Am Halleschen Waisenhaus gab es im 18. Jahrhundert zwei pharmazeutische Einrichtungen: die Waisenhaus-Apotheke und die Medikamenten-Expedition. In den Laboren letzterer wurden in großem Maßstab hauseigene Präparate produziert, die nicht nur in der Waisenhaus-Apotheke verkauft, sondern auch weltweit bis nach Indien und Nordamerika verschifft wurden.
Alchemie in den Franckeschen Stiftungen
Kuratorin Claudia Weiß stellt Alchemistinnen des 18. Jahrhunderts vor und verrät, wo Sie das Rezept der Universalmedizin Essentia Dulcis in den Sammlungen der Franckeschen Stiftungen finden würden. Der Verkauf der nach einem alchemistischen Rezept hergestellten Goldtinktur erbrachte wichtige Einnahmen für das Hallesche Waisenhaus.
Viele der hallischen Medikamente hatten alchemistische Herstellungsvorschriften. Ein Beispiel ist die berühmte Goldtinktur Essentia Dulcis. Mittels Destillation, Extraktion usw. erhielt man Präparate, die eine ›geistige‹ Wirkung im Körper entfalten sollten – im Gegensatz zur heute angenommenen rein materiellen Wirkung.

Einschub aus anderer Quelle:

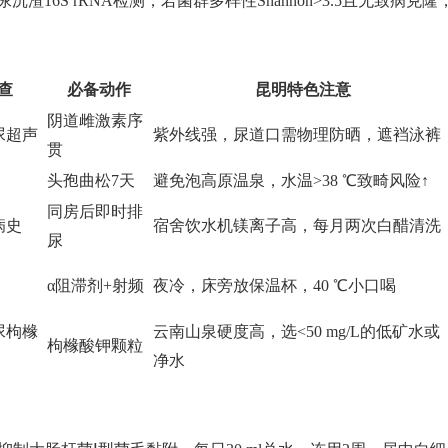
送尿沉渣16S rRNA检测，若菌群多样性Shannon>3.5且无致病克隆
查
必备动作
昆明特色注意
阴道雌激素序
尿超声
紫外线强，尿道口需物理防晒，遮裆泳裤
贯
头孢曲松7天
避免泡高原温泉，水温>38 ℃致畸风险↑
同房后即时排
病史
宿舍饮水机镁离子高，每月两次白醋清洗
尿
α阻滞剂+射频
夜冷，床旁放保温杯，40 ℃小口喝
尿枸橼
云南山泉硬度高，选<50 mg/L的低矿水或
枸橼酸钾颗粒
净水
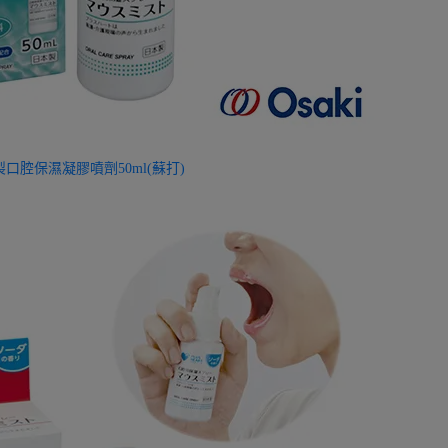
製口腔保濕凝膠噴劑50ml(蘇打)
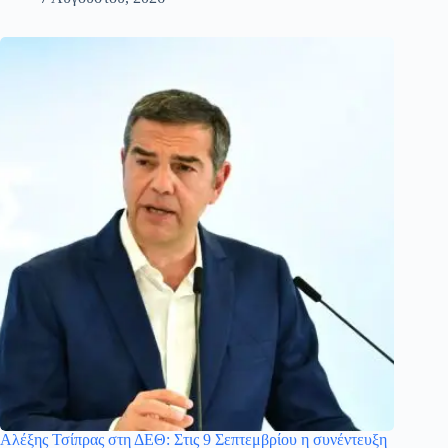
Αλέξης Τσίπρας στη ΔΕΘ: Στις 9 Σεπτεμβρίου η συνέντευξη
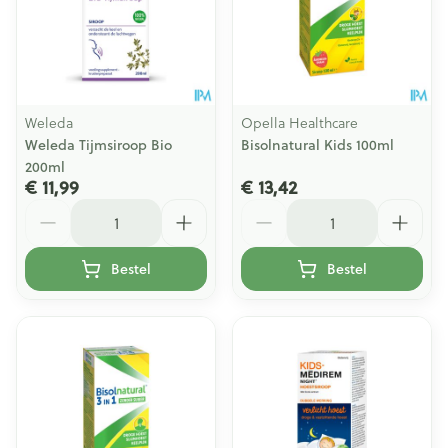
Weleda
Opella Healthcare
Weleda Tijmsiroop Bio
Bisolnatural Kids 100ml
200ml
€ 11,99
€ 13,42
Aantal
Aantal
Bestel
Bestel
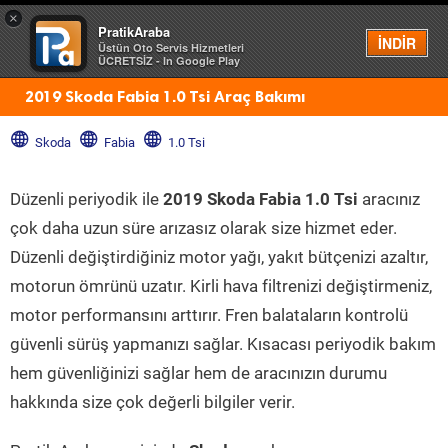
×
PratikAraba
Menü
İNDİR
Üstün Oto Servis Hizmetleri
ÜCRETSİZ - In Google Play
2019 Skoda Fabia 1.0 Tsi Araç Bakımı
Skoda
Fabia
1.0 Tsi
Düzenli periyodik ile
2019 Skoda Fabia 1.0 Tsi
aracınız
çok daha uzun süre arızasız olarak size hizmet eder.
Düzenli değiştirdiğiniz motor yağı, yakıt bütçenizi azaltır,
motorun ömrünü uzatır. Kirli hava filtrenizi değiştirmeniz,
motor performansını arttırır. Fren balataların kontrolü
güvenli sürüş yapmanızı sağlar. Kısacası periyodik bakım
hem güvenliğinizi sağlar hem de aracınızın durumu
hakkında size çok değerli bilgiler verir.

Ein Labormodell aus der Modellsammlung der Kunst- und Naturalienkammer führt noch heute wichtige Voraussetzungen der alchemistischen Arbeit vor Augen, die auch für die Produktion von Arzneimitteln nach chemischen Verfahren grundlegend waren. Die Miniaturöfen des Modells stellen verschiedene Ofentypen aus Backsteinen, Lehm und Eisen dar. Unter ihnen befinden sich Destillieröfen mit Einsätzen für Sand- und Wasserbäder sowie ein sogenannter Windofen mit Schornstein. Mit unterschiedlichen Öfen konnte man verschiedene Hitzegrade erreichen. Brennmaterialien waren Holz oder Holzkohle.
Wenig bekannt ist, dass in der Bibliothek der Franckeschen Stiftungen zwei Drucke von Alchemistinnen aus dem 18. Jahrhundert zu finden sind. Eine von ihnen. Juliana Wallich, war mit dem hallischen Mediziner und Chemiker Georg Ernst Stahl bekannt. In ihrem Traktat weist die Autorin einen langen und einen kurzen Weg zur Universaltinktur, die gleichbedeutend ist mit dem Stein der Weisen in flüssiger Form.